TEXT

_ _ _ _

Fiend Without a Face is very much a product of 1950s science-fiction Cold War paranoia nuttiness – there is its milieu of American-Soviet tension, and it also manages to squeeze in the obsession with the dangers of atomic power. But most fascinating of all is the amazing anti-intellectualism it seems to crudely symbolize. It may seem fatuous to describe a film about the military shooting down hopping, disembodied brains as the most rigorously anti-intellectual of all science-fiction films, but the film cannot help but beg it. In its own way Fiend Without a Face is as important in the cinema of American Cold War subtext as Invasion of the Body Snatchers (1956) and its ilk are. 


The 1950s were a time when any type of thought that did not conform to very conservative lines was treated suspiciously and intellectuals were thought to be dangerous. Thus it is rather interesting to watch the progression the film makes wherein disembodied (ie. unrestrained) thought automatically develops a will of its own and becomes evil and monstrous. If one can make the imaginative leap to substitute student radicals for the hopping brains being shot down at the climax then the film becomes appallingly prophetic of the Kent State student riots in the 1960s and what they represented.

_ _ _ _

TASK REQUIREMENTS
A – Rewrite the review's paragraph that begins "The 1950s were a time" as a short bulleted list that keeps its main facts.
B – Retype the part of the review between "The 1950s were" and "what they represented.", inclusive.
Rely on the review alone and nothing outside it.

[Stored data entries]
_ _ _ _

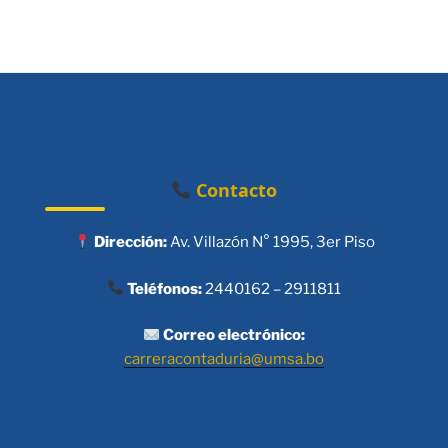
Contacto
Dirección:
Av. Villazón N° 1995, 3er Piso
Teléfonos:
2440162 – 2911811
Correo electrónico:
carreracontaduria@umsa.bo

_ _ _ _

SOLUTIONS BY TASK
A –
- In the 1950s, any thinking that did not follow very conservative lines was met with suspicion, and intellectuals were seen as dangerous.
- The film shows disembodied, unrestrained thought developing a will of its own and turning evil and monstrous.
- If student radicals are imagined in place of the hopping brains shot down at the climax, the film becomes appallingly prophetic of the 1960s Kent State student riots and what they represented.

B –
The 1950s were a time when any type of thought that did not conform to very conservative lines was treated suspiciously and intellectuals were thought to be dangerous. Thus it is rather interesting to watch the progression the film makes wherein disembodied (ie. unrestrained) thought automatically develops a will of its own and becomes evil and monstrous. If one can make the imaginative leap to substitute student radicals for the hopping brains being shot down at the climax then the film becomes appallingly prophetic of the Kent State student riots in the 1960s and what they represented.